As mentioned at the beginning of this, sarcopenia is the other factor that makes osteoporosis treatment response more muted after the age of 70.  Sarcopenia is the medical term for muscle loss.  While muscle loss tends to gradually occur after about the age of 40, it tends to accelerate with older age.  Age related muscle loss can be slowed with a heathy diet with adequate protein and the most important factor, exercise.

While people generally exercise less with age, the need to regularly participate in it increases with age!  As would be expected, a lot of research has been done on the impact of exercise on BMD.  In a study of 60-75 year old women, 3 types of exercise were compared. (1)  The first group (CE) did a program involving different exercises like toe raises and squats.  A second group did these exercises plus used whole body vibration (WBV).  The third group did the same exercise program but wore a weight vest.
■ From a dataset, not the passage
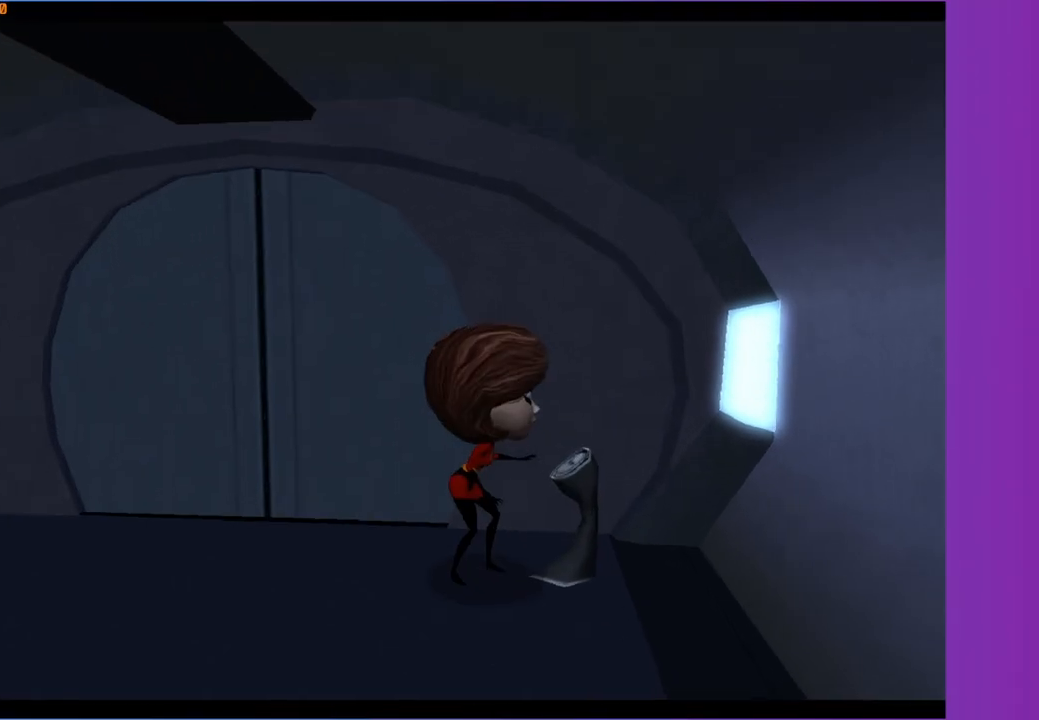
{"buttons": [], "left_stick": "center", "right_stick": "center", "events": []}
All groups had improved lean mass in 8 weeks and improved functional ability. While the CE and WBV groups maintained BMD at follow-up, it actually increased in the weigh vest group.  This likely relates to the increased loading down through the spine and hips with the vest. Loading through those areas stimulates bone generation.  Exercise causes muscle to release a signaling factor irisin which stimulates MSCs to produce osteoblasts.

Unquestionably, treating osteoporosis becomes more challenging after the age of 70 years.  To meet that challenge we have to look at more factors as part of an effective treatment program.

1. Tantanasest et al. Comparative Effects of Weighted Vest and Whole-Body Vibration Training on Bone and Muscle Health in Osteopenia. Life (Basel). 2026 Feb 1;16(2):229.